[Task objective] In the forum thread on Japanese sort order, which version of ASA were the customers using?

|
Home > Archive > SQL Anywhere database > December 2005 > multibyte sort order problems (japanese)
You are viewing an archived Text-only version of the thread.
To view this thread in it's original format and/or if you want to reply to
this thread please [click here]
| Author |
multibyte sort order problems (japanese)
|
|
| Ingo Eichinger 2005-12-16, 9:23 am |
| Hi all,
we received complaints from our customers in Japan that the
order of Japanese words is not satisfactory (using ASA
7.0.4.3519).
They say that the sort order seems to be case sensitive in
any case (no matter whether the database was initially
created as a case sensitive DB or a case insensitive DB), so
the order is something like 'ABCDEFabcdef' and should rather
be 'AaBbCcDdEeFf'.
We always use the default collation, resulting in a "932JPN"

[Information]

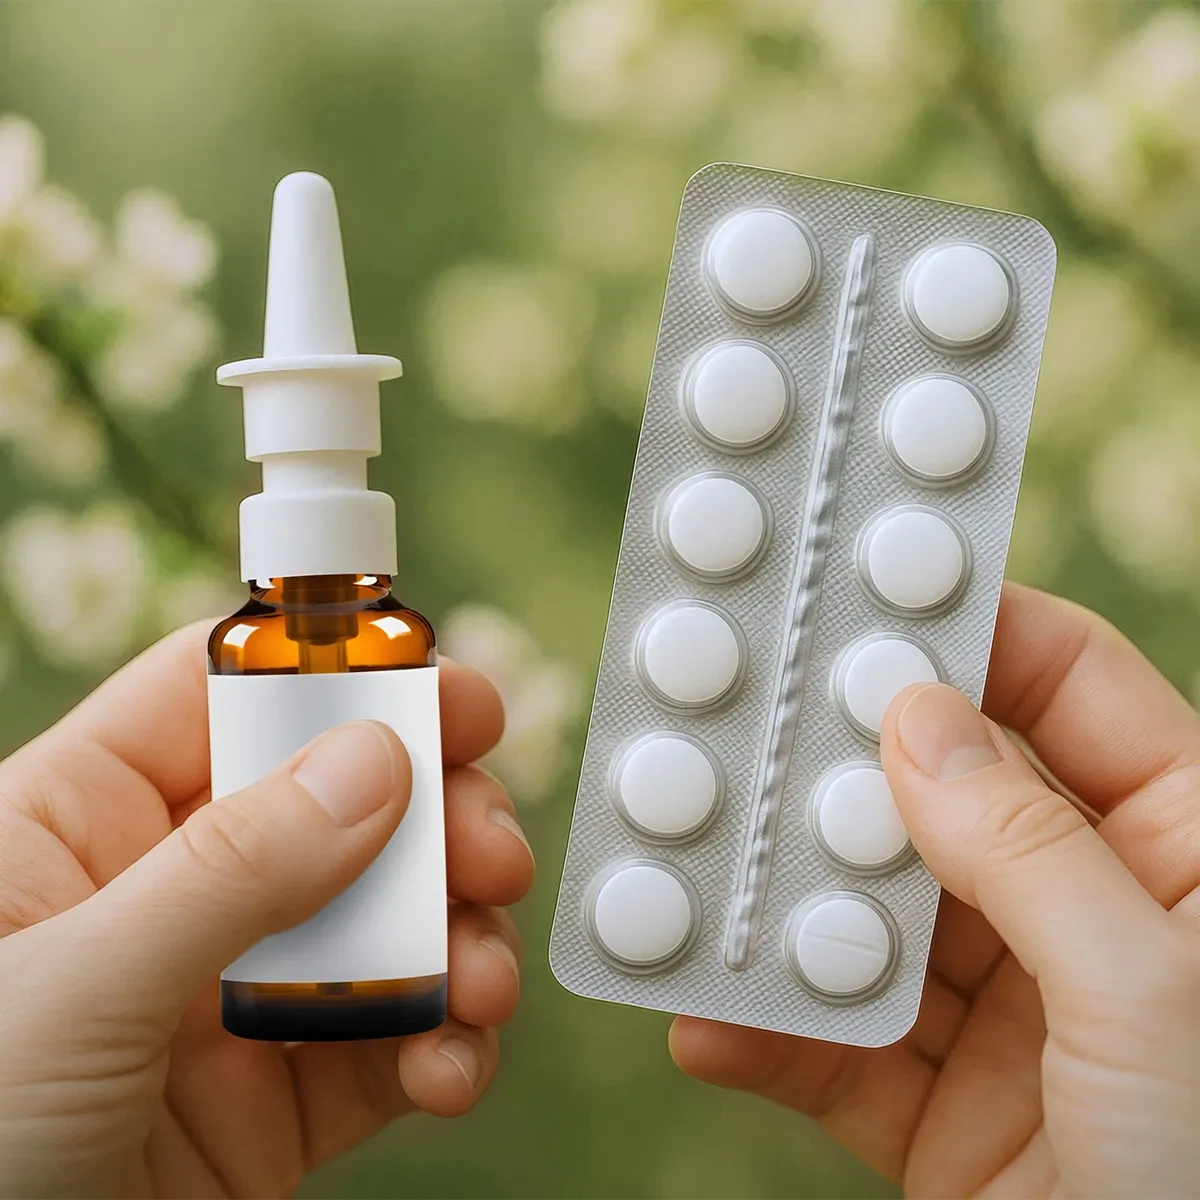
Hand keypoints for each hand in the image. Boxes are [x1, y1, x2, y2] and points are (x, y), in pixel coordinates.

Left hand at [0, 624, 534, 1199]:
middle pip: (335, 798)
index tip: (440, 688)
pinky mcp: (280, 1098)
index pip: (218, 697)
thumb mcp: (70, 993)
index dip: (332, 671)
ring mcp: (231, 996)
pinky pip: (392, 1040)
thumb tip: (372, 762)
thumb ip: (229, 872)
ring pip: (386, 916)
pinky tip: (448, 1064)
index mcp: (77, 826)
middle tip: (487, 847)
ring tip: (480, 979)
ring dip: (459, 935)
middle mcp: (166, 895)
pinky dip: (444, 1042)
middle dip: (434, 816)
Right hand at [671, 583, 1199, 1197]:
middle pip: (943, 796)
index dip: (966, 635)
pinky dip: (769, 1035)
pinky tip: (703, 1021)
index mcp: (1187, 854)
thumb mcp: (1151, 1002)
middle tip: (738, 722)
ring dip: (781, 903)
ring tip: (692, 870)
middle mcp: (1093, 917)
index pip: (1070, 689)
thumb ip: (1027, 849)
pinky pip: (839, 1047)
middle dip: (838, 768)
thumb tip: (917, 719)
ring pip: (873, 917)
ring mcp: (1014, 1015)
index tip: (855, 599)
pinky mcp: (945, 1112)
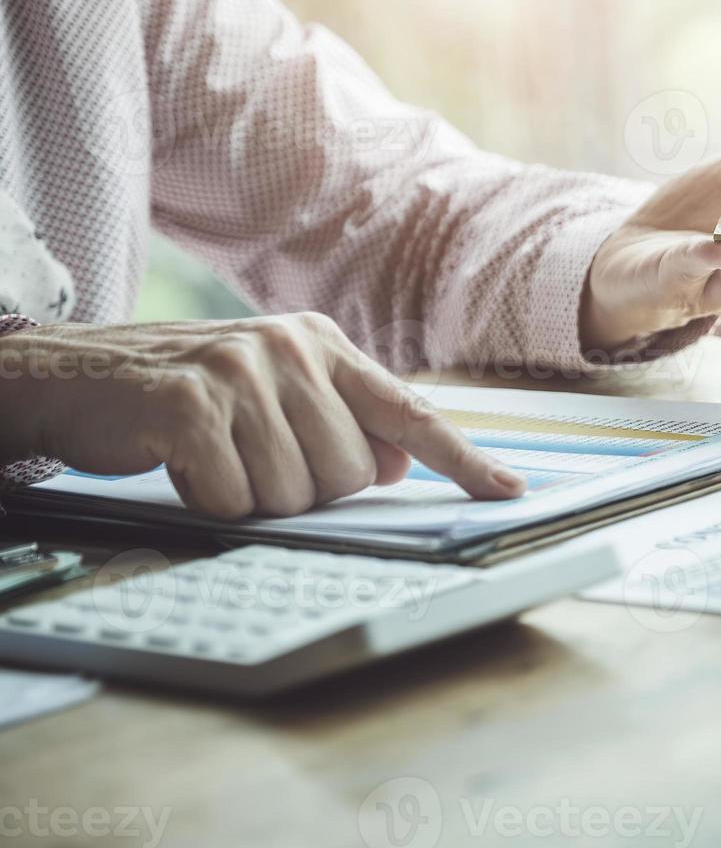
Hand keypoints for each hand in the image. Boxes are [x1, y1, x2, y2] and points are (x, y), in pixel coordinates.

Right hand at [0, 314, 525, 519]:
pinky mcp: (191, 405)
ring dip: (255, 498)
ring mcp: (241, 372)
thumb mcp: (276, 391)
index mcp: (325, 346)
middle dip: (309, 489)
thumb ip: (343, 420)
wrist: (83, 376)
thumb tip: (401, 462)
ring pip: (296, 494)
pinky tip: (189, 467)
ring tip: (219, 458)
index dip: (464, 458)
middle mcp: (292, 350)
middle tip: (256, 458)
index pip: (411, 411)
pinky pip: (236, 497)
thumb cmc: (191, 393)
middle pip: (353, 473)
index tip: (509, 489)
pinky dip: (211, 501)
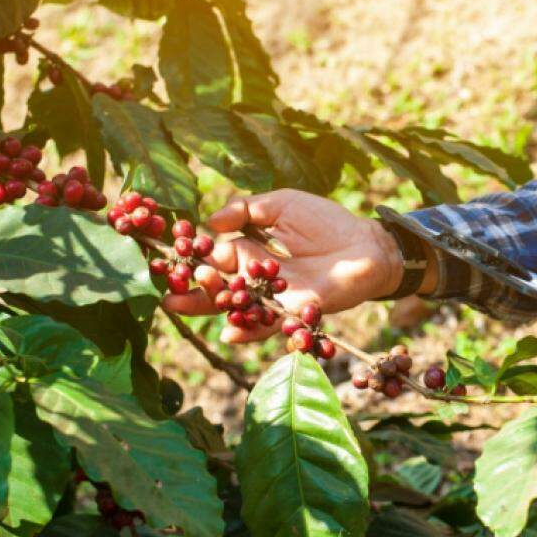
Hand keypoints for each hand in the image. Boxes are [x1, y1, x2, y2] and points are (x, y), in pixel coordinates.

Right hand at [163, 190, 406, 342]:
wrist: (367, 245)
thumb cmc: (326, 221)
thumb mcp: (282, 204)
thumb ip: (246, 209)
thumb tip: (210, 221)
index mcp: (248, 251)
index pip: (213, 258)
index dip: (192, 260)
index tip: (169, 260)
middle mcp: (256, 279)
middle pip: (218, 288)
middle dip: (193, 290)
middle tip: (170, 291)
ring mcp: (274, 298)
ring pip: (237, 307)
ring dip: (214, 307)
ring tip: (188, 303)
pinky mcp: (296, 312)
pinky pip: (269, 325)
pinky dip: (250, 330)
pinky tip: (231, 332)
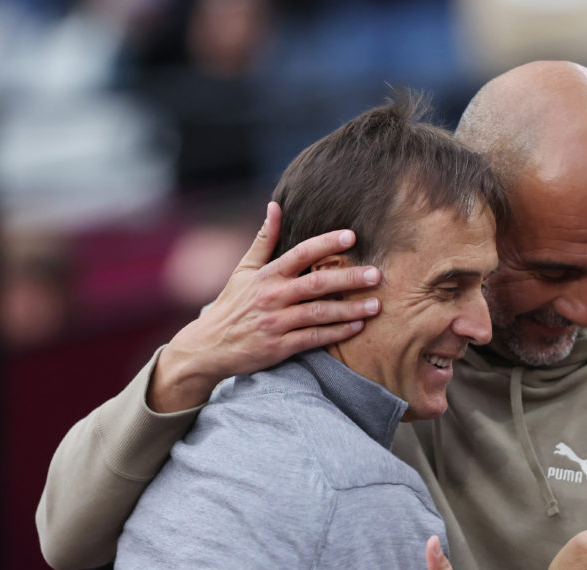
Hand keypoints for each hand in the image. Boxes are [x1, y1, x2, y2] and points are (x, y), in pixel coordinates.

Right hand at [148, 202, 381, 411]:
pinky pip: (314, 338)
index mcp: (266, 275)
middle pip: (316, 284)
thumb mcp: (243, 270)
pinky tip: (358, 327)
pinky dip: (337, 333)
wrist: (208, 347)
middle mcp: (272, 297)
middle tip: (376, 274)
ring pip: (319, 313)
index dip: (326, 243)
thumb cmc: (232, 305)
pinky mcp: (279, 347)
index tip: (352, 236)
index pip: (300, 253)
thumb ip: (263, 240)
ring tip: (377, 305)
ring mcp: (276, 323)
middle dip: (349, 278)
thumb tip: (275, 205)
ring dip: (350, 309)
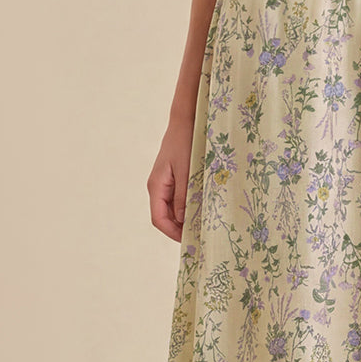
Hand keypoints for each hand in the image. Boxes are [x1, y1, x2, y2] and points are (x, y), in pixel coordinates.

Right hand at [147, 117, 194, 241]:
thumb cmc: (186, 143)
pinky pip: (178, 198)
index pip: (159, 219)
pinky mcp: (174, 178)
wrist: (186, 121)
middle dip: (180, 229)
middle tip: (201, 236)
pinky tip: (203, 208)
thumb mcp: (187, 171)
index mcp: (156, 186)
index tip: (190, 241)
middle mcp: (158, 187)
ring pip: (172, 209)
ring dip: (186, 218)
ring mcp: (165, 183)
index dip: (173, 233)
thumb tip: (183, 221)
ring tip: (204, 225)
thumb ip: (184, 196)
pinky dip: (188, 206)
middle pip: (165, 217)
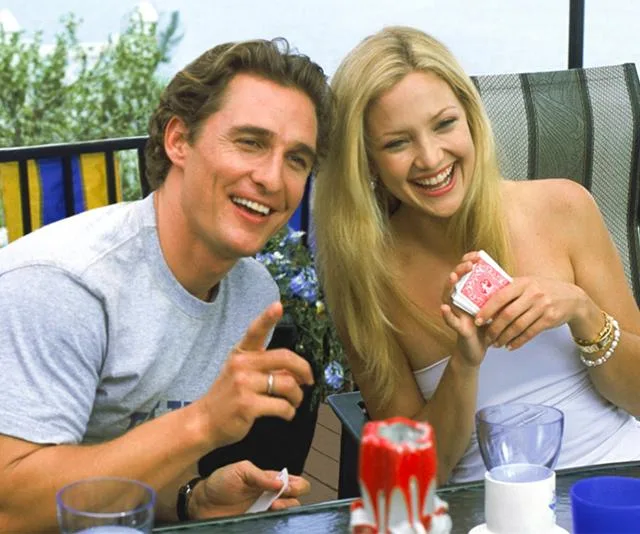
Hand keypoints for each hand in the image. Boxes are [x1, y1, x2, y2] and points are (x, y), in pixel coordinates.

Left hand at [190, 460, 309, 518]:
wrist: (201, 504)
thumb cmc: (219, 483)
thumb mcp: (239, 470)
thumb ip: (259, 475)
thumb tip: (281, 481)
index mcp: (269, 481)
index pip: (295, 483)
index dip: (297, 485)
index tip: (287, 487)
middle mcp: (270, 497)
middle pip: (295, 501)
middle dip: (292, 499)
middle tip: (278, 499)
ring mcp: (263, 513)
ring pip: (286, 516)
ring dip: (284, 512)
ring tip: (272, 508)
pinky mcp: (256, 524)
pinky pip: (272, 527)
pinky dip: (275, 525)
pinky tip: (267, 519)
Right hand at [196, 301, 313, 448]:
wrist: (204, 422)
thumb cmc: (228, 396)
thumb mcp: (243, 374)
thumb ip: (267, 368)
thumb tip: (296, 372)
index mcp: (241, 353)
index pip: (255, 331)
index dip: (267, 317)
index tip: (278, 306)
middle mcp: (242, 365)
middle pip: (284, 358)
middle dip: (304, 369)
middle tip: (309, 380)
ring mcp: (244, 385)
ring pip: (287, 384)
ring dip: (298, 396)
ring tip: (295, 401)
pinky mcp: (248, 405)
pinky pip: (282, 406)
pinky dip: (289, 412)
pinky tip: (286, 414)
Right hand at [440, 253, 489, 366]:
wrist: (480, 349)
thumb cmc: (487, 326)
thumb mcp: (493, 307)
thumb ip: (495, 294)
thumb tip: (508, 277)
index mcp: (468, 294)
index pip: (465, 273)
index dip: (468, 262)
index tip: (477, 255)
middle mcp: (459, 300)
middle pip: (455, 281)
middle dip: (460, 270)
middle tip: (469, 264)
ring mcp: (456, 313)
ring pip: (448, 297)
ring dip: (449, 286)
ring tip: (453, 277)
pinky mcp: (458, 328)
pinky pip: (450, 320)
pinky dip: (446, 314)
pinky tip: (445, 307)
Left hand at [476, 274, 588, 349]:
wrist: (573, 298)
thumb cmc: (543, 290)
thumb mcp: (528, 283)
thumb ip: (510, 290)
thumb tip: (484, 299)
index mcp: (523, 282)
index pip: (500, 296)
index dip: (487, 310)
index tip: (477, 320)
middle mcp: (533, 293)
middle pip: (508, 314)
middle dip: (494, 328)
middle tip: (486, 337)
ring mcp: (542, 306)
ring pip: (518, 326)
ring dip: (505, 337)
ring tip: (496, 344)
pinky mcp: (549, 319)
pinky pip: (530, 333)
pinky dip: (518, 341)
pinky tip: (510, 346)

[Response below] ASA 7.0.4.3519